Dimitri Haye, owner of Jamaican takeout eatery Yardie Grabz, also sees himself as a member of a new generation adding to the Caribbean food scene. Haye developed a deep love of curry mutton and jerk chicken in Jamaica before moving to North Vancouver in 2002, but he was disappointed to find little cuisine from his homeland besides one Jamaican restaurant on the North Shore that closed after a few years. Instead, he contented himself with meals enjoyed on regular trips to Jamaica.
The idea for his ghost kitchen came in 2020 when he was craving a Jamaican patty and couldn’t find a good one nearby. He started making his own, rolling out flaky pastry and filling it with generous chunks of beef seasoned with thyme, allspice, and Scotch bonnet peppers. He posted a photo of his patties on Instagram, and his followers clamoured for a taste.
Once he realized the untapped demand, Haye opened Yardie Grabz, run out of a commissary kitchen. He expanded his takeout and catering menus to include ackee and saltfish, coco bread, and jerk chicken. Even with his contribution, Vancouver’s Jamaican cuisine still has a long way to go, he feels. “The scene is very underground. A lot of people are still unaware of Jamaican food as a whole, let alone restaurants or people making the food. The scene is still very small—but it is growing.” Haye attributes the lack to Vancouver’s modest Jamaican population compared to cities like Toronto.
He feels the shake-up from the pandemic, however, has led aspiring entrepreneurs to be willing to try new things. His own venture has forged unexpected bonds. “People will say, ‘My mom is Jamaican’ or ‘My grandmother is Jamaican,’ so it’s been cool to meet a lot of people with heritage similar to mine, who I otherwise would not have known,” he says.
Serving food at club events allows Haye to introduce Jamaican dishes to younger people, who sometimes have misconceptions. “A lot of people think it’s generally all spicy food so they’re not too keen on trying it,” he says. Some customers are hesitant about oxtail but order a full plate once they taste a sample.

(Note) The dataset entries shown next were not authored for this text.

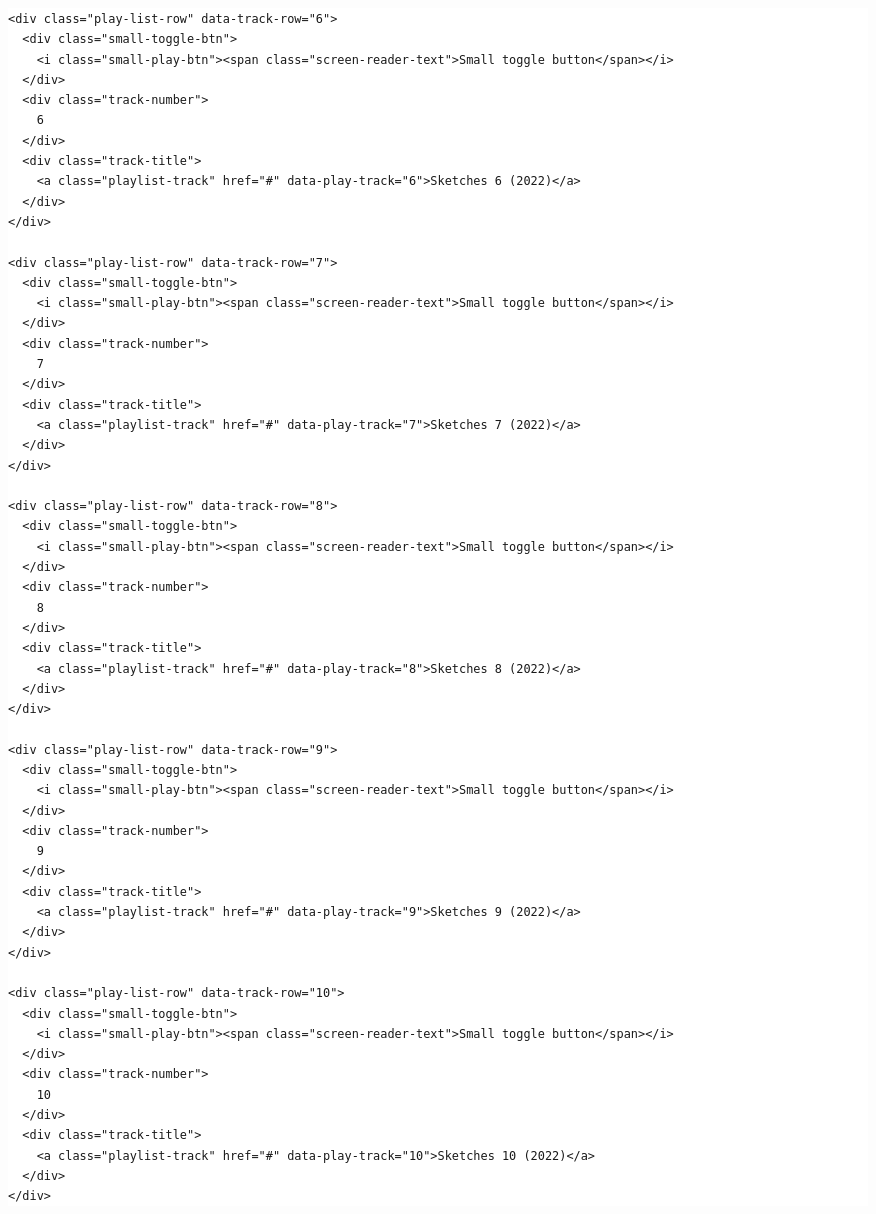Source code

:     <div class="play-list-row" data-track-row="6">
      <div class="small-toggle-btn">
        <i class="small-play-btn"><span class="screen-reader-text">Small toggle button</span></i>
      </div>
      <div class="track-number">
        6
      </div>
      <div class="track-title">
        <a class="playlist-track" href="#" data-play-track="6">Sketches 6 (2022)</a>
      </div>
    </div>   
    
    <div class="play-list-row" data-track-row="7">
      <div class="small-toggle-btn">
        <i class="small-play-btn"><span class="screen-reader-text">Small toggle button</span></i>
      </div>
      <div class="track-number">
        7
      </div>
      <div class="track-title">
        <a class="playlist-track" href="#" data-play-track="7">Sketches 7 (2022)</a>
      </div>
    </div>  
    
    <div class="play-list-row" data-track-row="8">
      <div class="small-toggle-btn">
        <i class="small-play-btn"><span class="screen-reader-text">Small toggle button</span></i>
      </div>
      <div class="track-number">
        8
      </div>
      <div class="track-title">
        <a class="playlist-track" href="#" data-play-track="8">Sketches 8 (2022)</a>
      </div>
    </div>  
    
    <div class="play-list-row" data-track-row="9">
      <div class="small-toggle-btn">
        <i class="small-play-btn"><span class="screen-reader-text">Small toggle button</span></i>
      </div>
      <div class="track-number">
        9
      </div>
      <div class="track-title">
        <a class="playlist-track" href="#" data-play-track="9">Sketches 9 (2022)</a>
      </div>
    </div>  

    <div class="play-list-row" data-track-row="10">
      <div class="small-toggle-btn">
        <i class="small-play-btn"><span class="screen-reader-text">Small toggle button</span></i>
      </div>
      <div class="track-number">
        10
      </div>
      <div class="track-title">
        <a class="playlist-track" href="#" data-play-track="10">Sketches 10 (2022)</a>
      </div>
    </div>  
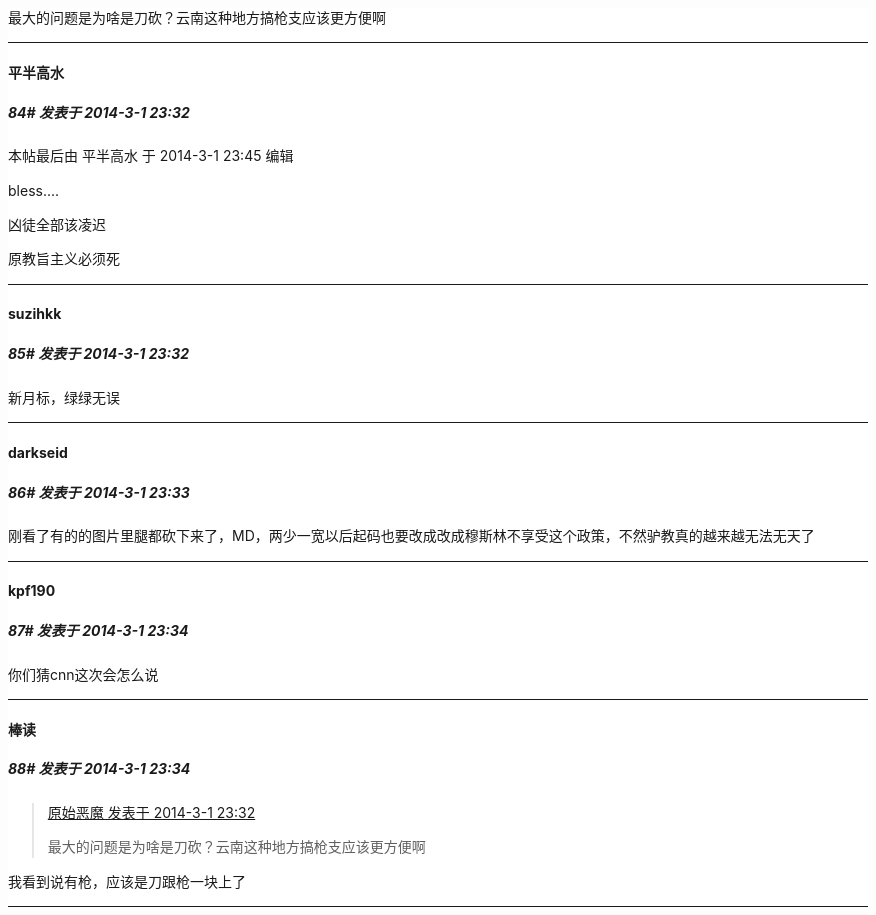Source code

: 
最大的问题是为啥是刀砍？云南这种地方搞枪支应该更方便啊


-----

####  平半高水  
##### 84#       发表于 2014-3-1 23:32


 本帖最后由 平半高水 于 2014-3-1 23:45 编辑 

bless....


凶徒全部该凌迟

原教旨主义必须死


-----

####  suzihkk  
##### 85#       发表于 2014-3-1 23:32


新月标，绿绿无误


-----

####  darkseid  
##### 86#       发表于 2014-3-1 23:33


刚看了有的的图片里腿都砍下来了，MD，两少一宽以后起码也要改成改成穆斯林不享受这个政策，不然驴教真的越来越无法无天了


-----

####  kpf190  
##### 87#       发表于 2014-3-1 23:34


你们猜cnn这次会怎么说


-----

####  棒读  
##### 88#       发表于 2014-3-1 23:34


<blockquote><a href="httphttps://bbs.saraba1st.com/2b/forum.php?mod=redirect&amp;goto=findpost&amp;pid=24650423&amp;ptid=1003195" target="_blank">原始恶魔 发表于 2014-3-1 23:32</a>

最大的问题是为啥是刀砍？云南这种地方搞枪支应该更方便啊</blockquote>
我看到说有枪，应该是刀跟枪一块上了


-----
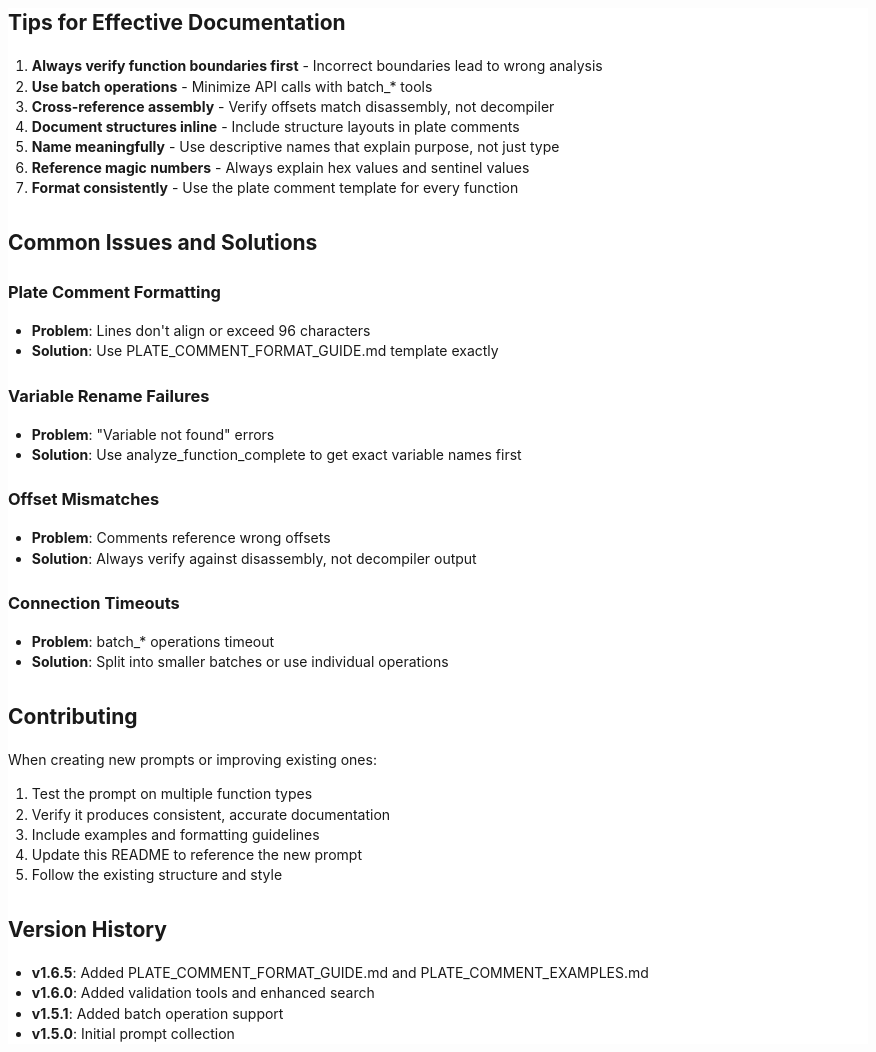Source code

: ## Tips for Effective Documentation

1. **Always verify function boundaries first** - Incorrect boundaries lead to wrong analysis
2. **Use batch operations** - Minimize API calls with batch_* tools
3. **Cross-reference assembly** - Verify offsets match disassembly, not decompiler
4. **Document structures inline** - Include structure layouts in plate comments
5. **Name meaningfully** - Use descriptive names that explain purpose, not just type
6. **Reference magic numbers** - Always explain hex values and sentinel values
7. **Format consistently** - Use the plate comment template for every function

## Common Issues and Solutions

### Plate Comment Formatting
- **Problem**: Lines don't align or exceed 96 characters
- **Solution**: Use PLATE_COMMENT_FORMAT_GUIDE.md template exactly

### Variable Rename Failures
- **Problem**: "Variable not found" errors
- **Solution**: Use analyze_function_complete to get exact variable names first

### Offset Mismatches
- **Problem**: Comments reference wrong offsets
- **Solution**: Always verify against disassembly, not decompiler output

### Connection Timeouts
- **Problem**: batch_* operations timeout
- **Solution**: Split into smaller batches or use individual operations

## Contributing

When creating new prompts or improving existing ones:

1. Test the prompt on multiple function types
2. Verify it produces consistent, accurate documentation
3. Include examples and formatting guidelines
4. Update this README to reference the new prompt
5. Follow the existing structure and style

## Version History

- **v1.6.5**: Added PLATE_COMMENT_FORMAT_GUIDE.md and PLATE_COMMENT_EXAMPLES.md
- **v1.6.0**: Added validation tools and enhanced search
- **v1.5.1**: Added batch operation support
- **v1.5.0**: Initial prompt collection
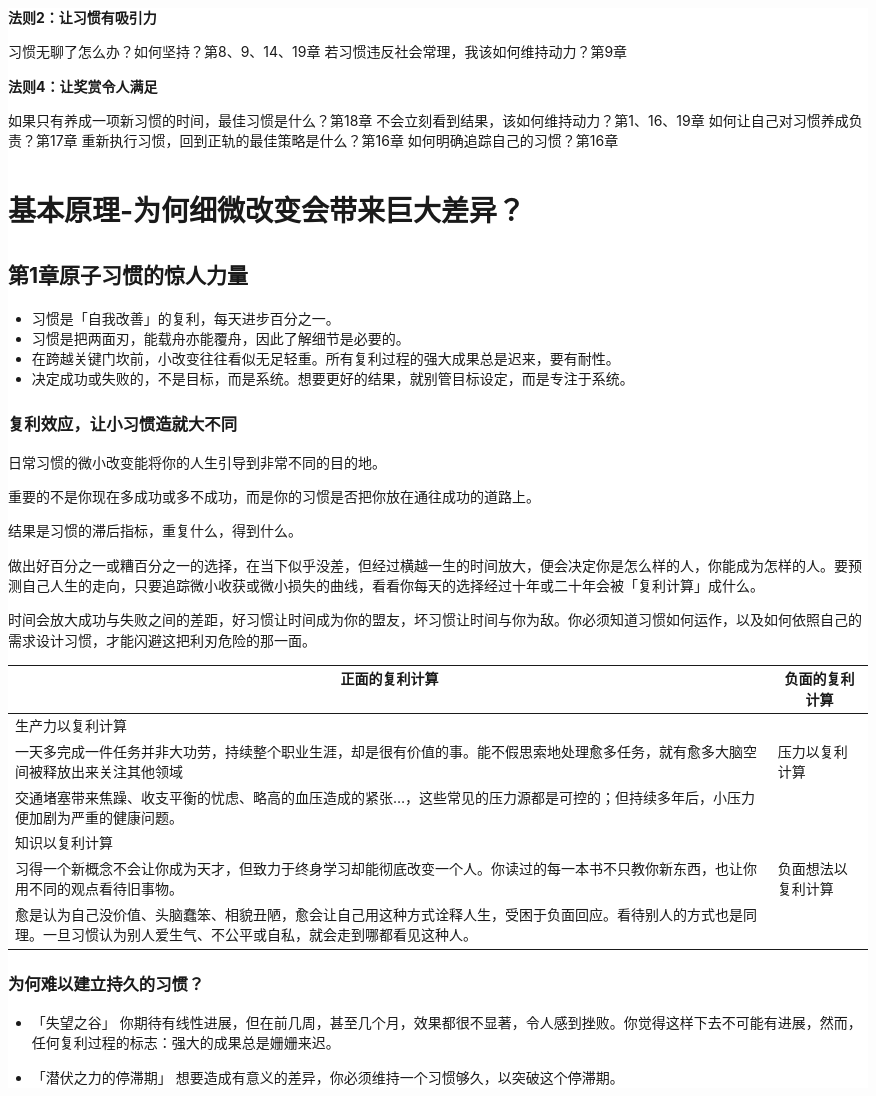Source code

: **法则2：让习惯有吸引力**

习惯无聊了怎么办？如何坚持？第8、9、14、19章
若习惯违反社会常理，我该如何维持动力？第9章

**法则4：让奖赏令人满足**

如果只有养成一项新习惯的时间，最佳习惯是什么？第18章
不会立刻看到结果，该如何维持动力？第1、16、19章
如何让自己对习惯养成负责？第17章
重新执行习惯，回到正轨的最佳策略是什么？第16章
如何明确追踪自己的习惯？第16章

</aside>

# 基本原理-为何细微改变会带来巨大差异？

## 第1章原子习惯的惊人力量

- 习惯是「自我改善」的复利，每天进步百分之一。
- 习惯是把两面刃，能载舟亦能覆舟，因此了解细节是必要的。
- 在跨越关键门坎前，小改变往往看似无足轻重。所有复利过程的强大成果总是迟来，要有耐性。
- 决定成功或失败的，不是目标，而是系统。想要更好的结果，就别管目标设定，而是专注于系统。

### 复利效应，让小习惯造就大不同

日常习惯的微小改变能将你的人生引导到非常不同的目的地。

重要的不是你现在多成功或多不成功，而是你的习惯是否把你放在通往成功的道路上。

结果是习惯的滞后指标，重复什么，得到什么。

做出好百分之一或糟百分之一的选择，在当下似乎没差，但经过横越一生的时间放大，便会决定你是怎么样的人，你能成为怎样的人。要预测自己人生的走向，只要追踪微小收获或微小损失的曲线，看看你每天的选择经过十年或二十年会被「复利计算」成什么。

时间会放大成功与失败之间的差距，好习惯让时间成为你的盟友，坏习惯让时间与你为敌。你必须知道习惯如何运作，以及如何依照自己的需求设计习惯，才能闪避这把利刃危险的那一面。

| 正面的复利计算 | 负面的复利计算 |
| --- | --- |
| 生产力以复利计算
一天多完成一件任务并非大功劳，持续整个职业生涯，却是很有价值的事。能不假思索地处理愈多任务，就有愈多大脑空间被释放出来关注其他领域 | 压力以复利计算
交通堵塞带来焦躁、收支平衡的忧虑、略高的血压造成的紧张…，这些常见的压力源都是可控的；但持续多年后，小压力便加剧为严重的健康问题。 |
| 知识以复利计算
习得一个新概念不会让你成为天才，但致力于终身学习却能彻底改变一个人。你读过的每一本书不只教你新东西，也让你用不同的观点看待旧事物。 | 负面想法以复利计算
愈是认为自己没价值、头脑蠢笨、相貌丑陋，愈会让自己用这种方式诠释人生，受困于负面回应。看待别人的方式也是同理。一旦习惯认为别人爱生气、不公平或自私，就会走到哪都看见这种人。 |

### 为何难以建立持久的习惯？

- 「失望之谷」
    你期待有线性进展，但在前几周，甚至几个月，效果都很不显著，令人感到挫败。你觉得这样下去不可能有进展，然而，任何复利过程的标志：强大的成果总是姗姗来迟。

- 「潜伏之力的停滞期」
    想要造成有意义的差异，你必须维持一个习惯够久，以突破这个停滞期。
    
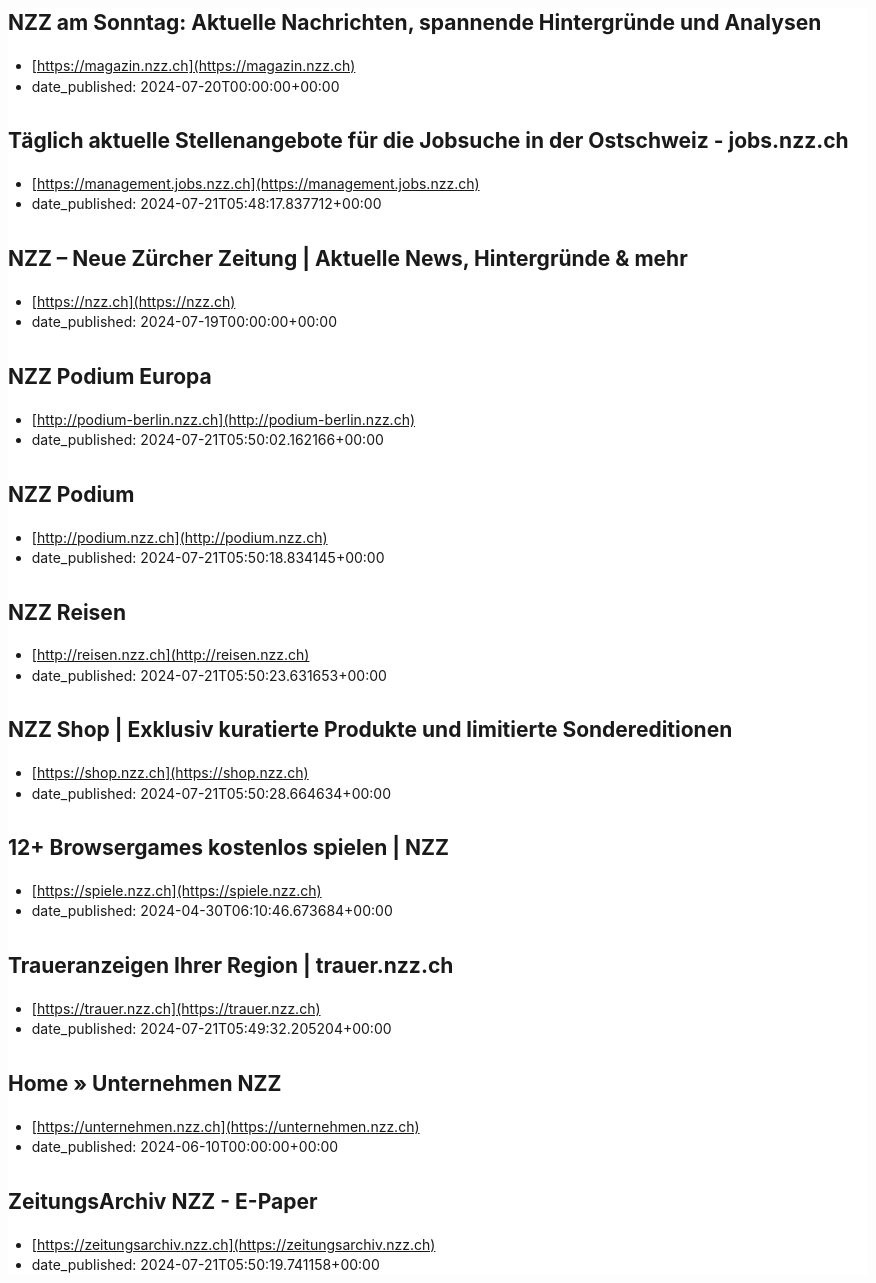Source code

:  ## NZZ am Sonntag: Aktuelle Nachrichten, spannende Hintergründe und Analysen
 - [https://magazin.nzz.ch](https://magazin.nzz.ch)
 - date_published: 2024-07-20T00:00:00+00:00

 ## Täglich aktuelle Stellenangebote für die Jobsuche in der Ostschweiz - jobs.nzz.ch
 - [https://management.jobs.nzz.ch](https://management.jobs.nzz.ch)
 - date_published: 2024-07-21T05:48:17.837712+00:00

 ## NZZ – Neue Zürcher Zeitung | Aktuelle News, Hintergründe & mehr
 - [https://nzz.ch](https://nzz.ch)
 - date_published: 2024-07-19T00:00:00+00:00

 ## NZZ Podium Europa
 - [http://podium-berlin.nzz.ch](http://podium-berlin.nzz.ch)
 - date_published: 2024-07-21T05:50:02.162166+00:00

 ## NZZ Podium
 - [http://podium.nzz.ch](http://podium.nzz.ch)
 - date_published: 2024-07-21T05:50:18.834145+00:00

 ## NZZ Reisen
 - [http://reisen.nzz.ch](http://reisen.nzz.ch)
 - date_published: 2024-07-21T05:50:23.631653+00:00

 ## NZZ Shop | Exklusiv kuratierte Produkte und limitierte Sondereditionen
 - [https://shop.nzz.ch](https://shop.nzz.ch)
 - date_published: 2024-07-21T05:50:28.664634+00:00

 ## 12+ Browsergames kostenlos spielen | NZZ
 - [https://spiele.nzz.ch](https://spiele.nzz.ch)
 - date_published: 2024-04-30T06:10:46.673684+00:00

 ## Traueranzeigen Ihrer Region | trauer.nzz.ch
 - [https://trauer.nzz.ch](https://trauer.nzz.ch)
 - date_published: 2024-07-21T05:49:32.205204+00:00

 ## Home » Unternehmen NZZ
 - [https://unternehmen.nzz.ch](https://unternehmen.nzz.ch)
 - date_published: 2024-06-10T00:00:00+00:00

 ## ZeitungsArchiv NZZ - E-Paper
 - [https://zeitungsarchiv.nzz.ch](https://zeitungsarchiv.nzz.ch)
 - date_published: 2024-07-21T05:50:19.741158+00:00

While Haye is heartened over the success of Yardie Grabz, he’d like there to be more events, such as the Caribbean Days Festival, now held in Coquitlam, to give the food and culture more exposure. He’s been happy to help people who have reached out to ask how they can start their own Jamaican food business.
Haye, Mohammed, and Hinkson see themselves as part of a small yet growing community—which includes Calabash Bistro, The Loft, Di Reggae Café in Surrey, and The Patty Shop—that continues the hard work done by an earlier generation. Hinkson says, “Caribbean food in Vancouver is few and far between, but the story is so meaningful. It’s why we’re here, and why we’re not going anywhere.”